EBS3 encodes the Arabidopsis ortholog of yALG9. (A) Images of 3-wk-old transgenic bri1-9 lines carrying an empty vector and transgenic ebs3-1 bri1-9 seedlings carrying a genomic EBS3 transgene (gEBS3) or an empty vector. (Scale bar: 1 cm.) (B) Immunoblot analysis of bri1-9. The numbers on top of the gel panel indicate different transgenic lines. (C) EBS3 complemented the yeast Δalg9 mutation. Growth efficiency of WT or Δalg9 wbp1-2 cells transformed with the vector or an expression plasmid of yALG9, EBS3 or ebs3-1 cDNA. Transformants were spotted in 10-fold serial dilution on synthetic medium and grown for 3 d at 23 °C or 33 °C. (D) Immunoblot analysis of CPY of the WT yeast strain and Δalg9 strain transformed with indicated plasmids.

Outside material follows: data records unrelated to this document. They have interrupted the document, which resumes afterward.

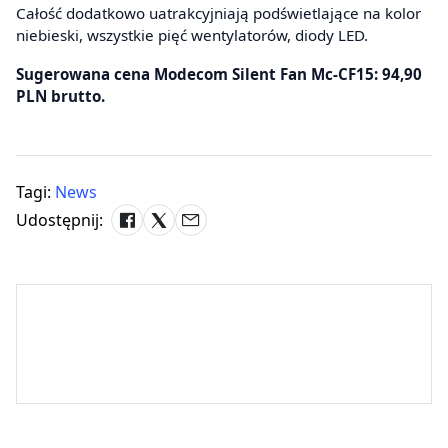
Całość dodatkowo uatrakcyjniają podświetlające na kolor
niebieski, wszystkie pięć wentylatorów, diody LED.
Sugerowana cena Modecom Silent Fan Mc-CF15: 94,90
PLN brutto.
Tagi:
News
Udostępnij:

For B and D, equal amounts of total proteins extracted from 4-wk-old soil-grown seedlings (B) or yeast cells of midlog growth phase (D) were separated by SDS/PAGE and analyzed by immunoblot using an anti-BRI1 (B) or anti-CPY (D) antibody. Coomassie blue staining of RbcS served as a loading control in (B). mCPY indicates the mature CPY, CPY*s represent three isoforms of CPY carrying different numbers of truncated N-glycan in (D), and star denotes a cross-reacting band used for loading control.

Fig. 5.

An exposed α1,6 Man residue is likely the glycan signal for bri1-9 ERAD. (A) Schematic structures of suspected major LLOs in ebs3-1 bri1-9, alg3-T2 bri1-9, or transgenic gEBS4 ebs3-1 bri1-9 line. Rectangles denote the two GlcNAc residues and circles represent Man residues with black circles indicating α1,6-linked Man residues. (B) Images of 5-wk-old soil-grown transgenic ebs3-1 bri1-9 mutant containing pPZP212, a gEBS3, or gEBS4 genomic transgene. (C) Immunoblot analysis of the bri1-9 abundance. Numbers in B and C indicate independent transgenic lines. (D) Images of 5-wk-old soil-grown mutants of ebs3-1 bri1-9, bri1-9, and alg3-T2 bri1-9. (E) Immunoblot analysis of PDI and bri1-9. For C and E, equal amounts of total proteins extracted in 2× SDS buffer from 4-wk-old leaves were treated with or without 10 μM Kif, separated by SDS/PAGE, and analyzed by immunoblot with anti-PDI or anti-BRI1 antibody. Coomassie blue staining of RbcS served as a loading control.